Every few years I rediscover that I have opinions about swap, and every few years they turn out to be wrong. The old rule was "twice your RAM". That made sense when RAM was measured in megabytes and a swap partition was where your machine went to think. On a box with 64GB it is daft. You do not want 128GB of disk standing by so the OOM killer can take an extra hour to arrive.
For the homelab I have finally landed somewhere I can live with. A small fixed swap, 4GB, on every host. Not because the workloads need it, but because a little swap lets the kernel page out genuinely cold pages and keep more of memory available for cache. Set vm.swappiness=10 so it only reaches for swap under real pressure, and the difference between "some swap" and "no swap" mostly disappears for day to day work.

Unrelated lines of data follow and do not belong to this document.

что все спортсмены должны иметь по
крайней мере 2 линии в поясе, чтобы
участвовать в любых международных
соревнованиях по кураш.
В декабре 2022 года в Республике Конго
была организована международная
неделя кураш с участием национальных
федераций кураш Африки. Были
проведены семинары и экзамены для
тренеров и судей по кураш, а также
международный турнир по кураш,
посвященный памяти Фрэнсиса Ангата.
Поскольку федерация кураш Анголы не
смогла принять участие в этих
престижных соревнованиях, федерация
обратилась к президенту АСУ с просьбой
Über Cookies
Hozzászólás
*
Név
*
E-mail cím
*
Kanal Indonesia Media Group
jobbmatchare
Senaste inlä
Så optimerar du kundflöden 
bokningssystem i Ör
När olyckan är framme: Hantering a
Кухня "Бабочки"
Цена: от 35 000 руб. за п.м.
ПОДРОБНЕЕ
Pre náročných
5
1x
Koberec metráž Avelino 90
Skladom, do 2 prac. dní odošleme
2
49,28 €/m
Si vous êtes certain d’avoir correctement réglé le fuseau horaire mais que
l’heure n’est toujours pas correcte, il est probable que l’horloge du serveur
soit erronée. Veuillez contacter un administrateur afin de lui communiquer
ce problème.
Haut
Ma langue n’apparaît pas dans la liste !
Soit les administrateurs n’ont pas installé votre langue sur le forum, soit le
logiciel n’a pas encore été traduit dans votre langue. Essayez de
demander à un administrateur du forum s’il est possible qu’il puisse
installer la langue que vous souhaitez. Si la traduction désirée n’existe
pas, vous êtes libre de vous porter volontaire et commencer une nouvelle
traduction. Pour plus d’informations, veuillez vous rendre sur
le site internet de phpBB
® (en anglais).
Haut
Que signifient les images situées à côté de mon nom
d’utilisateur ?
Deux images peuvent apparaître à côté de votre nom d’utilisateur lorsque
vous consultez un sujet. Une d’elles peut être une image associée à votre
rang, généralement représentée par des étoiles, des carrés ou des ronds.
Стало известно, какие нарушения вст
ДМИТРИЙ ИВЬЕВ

The part that actually changed things was zram. A compressed block device in RAM, used as swap, ahead of the disk-backed swap by priority. On the smaller nodes it gives me the equivalent of a chunk of extra memory for the cost of some CPU, which these boxes have spare. The disk swap stays as the last resort before the OOM killer does its job.
So: zram first, 4GB on-disk swap behind it, swappiness turned down. It is not clever and it is not a benchmark-winning configuration. It just stops me having the argument with myself again, which after this many years is the feature I actually wanted.